Türkiye’de bir çok uzmanın dile getirdiği bir iddia Sağlık Bakanı Fahrettin Koca tarafından da kabul edildi. ‘Türkiye’de gerçek vaka sayıları, açıklanandan çok daha fazla’ şeklindeki bu iddiayı dile getirenler, uzun zaman farklı kesimlerce linçe tabi tutuldu, hükümet aleyhine algı çalışması yapmakla suçlandı. Ancak Sağlık Bakanı Fahrettin Koca’nın “Belirti göstermeyen ama test sonuçları pozitif olan kişiler vaka tablomuzda yer almıyor” açıklaması hem bu iddiayı gündeme taşıyanları haklı çıkardı, hem de bugüne kadar tartışmasız bir şekilde açıklanan istatistiklere inanan halkta büyük bir güven bunalımına yol açtı. 

Verilere güvenilmiyor

Sağlık Bakanı Koca’nın 15 Ekim 2020 tarihinden itibaren pozitif olan tüm korona virüs hastalarının ‘Türkiye’nin Covid-19 tablosu’nda yer alacağını şeklindeki açıklamasını değerlendiren İzmir Tabip Odası Başkanı Lütfi Çamlı, “Sayın Bakan ‘Ekim 15 itibariyle belirti gösteren göstermeyen tüm pozitif vakalar açıklanacak’ dedi. Biz şimdiye kadar açıklanan verilerin, bizim verilerimizle pek örtüşmediğini ifade ediyorduk. Sonuçta günlük tablo açıklamaya başlanmasının üzerinden 6-7 ay geçtikten sonra ‘biz sadece semptom içerenleri açıkladık’ denildi. Biz de o zaman bizim verilerimizle günlük açıklanan tablonun neden örtüşmediğini öğrendik. Türkiye’nin verileri DSÖ’ye de böyle bildirilmiş. Tüm pozitif vakalarla birlikte Kovid testi negatif çıksa da semptomları Kovid’le uyumlu olgular da açıklanabilir.
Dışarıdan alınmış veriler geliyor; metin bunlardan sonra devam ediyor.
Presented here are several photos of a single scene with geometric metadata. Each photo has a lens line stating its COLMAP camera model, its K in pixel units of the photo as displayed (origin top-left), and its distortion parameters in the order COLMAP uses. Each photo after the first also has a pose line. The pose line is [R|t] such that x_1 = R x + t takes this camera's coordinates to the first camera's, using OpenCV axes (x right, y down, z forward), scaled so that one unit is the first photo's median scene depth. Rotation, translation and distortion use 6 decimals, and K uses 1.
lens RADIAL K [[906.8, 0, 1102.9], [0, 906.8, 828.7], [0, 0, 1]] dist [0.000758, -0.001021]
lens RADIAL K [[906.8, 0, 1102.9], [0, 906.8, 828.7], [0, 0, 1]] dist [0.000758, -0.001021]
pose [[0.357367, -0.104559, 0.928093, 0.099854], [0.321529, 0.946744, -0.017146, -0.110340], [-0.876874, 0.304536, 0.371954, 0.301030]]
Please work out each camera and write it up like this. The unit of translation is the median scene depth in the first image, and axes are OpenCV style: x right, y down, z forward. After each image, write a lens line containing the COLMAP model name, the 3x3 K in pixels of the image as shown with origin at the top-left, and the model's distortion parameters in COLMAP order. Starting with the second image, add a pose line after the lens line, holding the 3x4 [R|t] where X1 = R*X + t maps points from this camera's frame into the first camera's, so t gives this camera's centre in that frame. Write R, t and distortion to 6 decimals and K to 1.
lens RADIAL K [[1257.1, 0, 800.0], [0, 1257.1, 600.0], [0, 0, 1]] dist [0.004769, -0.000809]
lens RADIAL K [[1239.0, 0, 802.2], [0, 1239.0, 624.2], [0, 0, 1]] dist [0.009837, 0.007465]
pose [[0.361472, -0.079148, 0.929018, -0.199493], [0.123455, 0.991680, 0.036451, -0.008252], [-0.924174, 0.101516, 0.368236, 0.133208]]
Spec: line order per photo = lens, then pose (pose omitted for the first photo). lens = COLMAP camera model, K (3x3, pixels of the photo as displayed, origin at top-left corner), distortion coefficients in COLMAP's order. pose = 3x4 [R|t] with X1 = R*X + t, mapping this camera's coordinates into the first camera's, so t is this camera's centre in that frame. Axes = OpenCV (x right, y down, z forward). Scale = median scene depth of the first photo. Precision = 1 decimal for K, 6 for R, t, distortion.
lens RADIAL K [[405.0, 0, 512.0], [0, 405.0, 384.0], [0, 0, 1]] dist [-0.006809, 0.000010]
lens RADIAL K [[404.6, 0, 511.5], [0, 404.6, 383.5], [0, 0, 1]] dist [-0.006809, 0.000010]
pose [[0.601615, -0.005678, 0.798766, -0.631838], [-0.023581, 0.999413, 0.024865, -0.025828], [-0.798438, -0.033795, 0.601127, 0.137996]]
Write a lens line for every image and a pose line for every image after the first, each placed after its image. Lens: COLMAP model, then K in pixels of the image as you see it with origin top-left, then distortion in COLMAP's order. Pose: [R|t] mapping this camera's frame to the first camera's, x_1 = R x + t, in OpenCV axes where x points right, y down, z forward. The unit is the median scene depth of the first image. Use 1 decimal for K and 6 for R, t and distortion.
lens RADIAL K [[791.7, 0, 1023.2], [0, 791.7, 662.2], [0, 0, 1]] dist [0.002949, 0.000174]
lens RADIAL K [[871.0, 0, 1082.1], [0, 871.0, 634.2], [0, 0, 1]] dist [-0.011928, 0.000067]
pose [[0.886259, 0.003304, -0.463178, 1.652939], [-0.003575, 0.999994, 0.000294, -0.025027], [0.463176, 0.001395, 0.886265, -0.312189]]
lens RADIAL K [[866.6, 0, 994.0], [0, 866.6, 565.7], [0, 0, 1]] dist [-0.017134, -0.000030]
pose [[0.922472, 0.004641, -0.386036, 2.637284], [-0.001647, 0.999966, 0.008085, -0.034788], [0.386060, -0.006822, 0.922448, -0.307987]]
Biz başından beri bunların açıklanması için defalarca ısrarcı olduk. Olgu ve hasta tanımı diye bir şey yaptılar. Öyle bir tanım bilimde yok. Şu aşamada da toplumsal güvende ciddi bir sarsılma oldu. Bakanın böyle bir açıklama yapması üzücü. Keşke başından beri veriler tam olarak açıklansaydı. Bizim açımızdan toplum sağlığı en önemli ulusal çıkardır. Verilerin DSÖ ile de bu şekilde paylaşılmış olması, sadece Türkiye’de değil, dünyada da bizim verilerimize karşı bir güven sorununa yol açacaktır” şeklinde konuştu.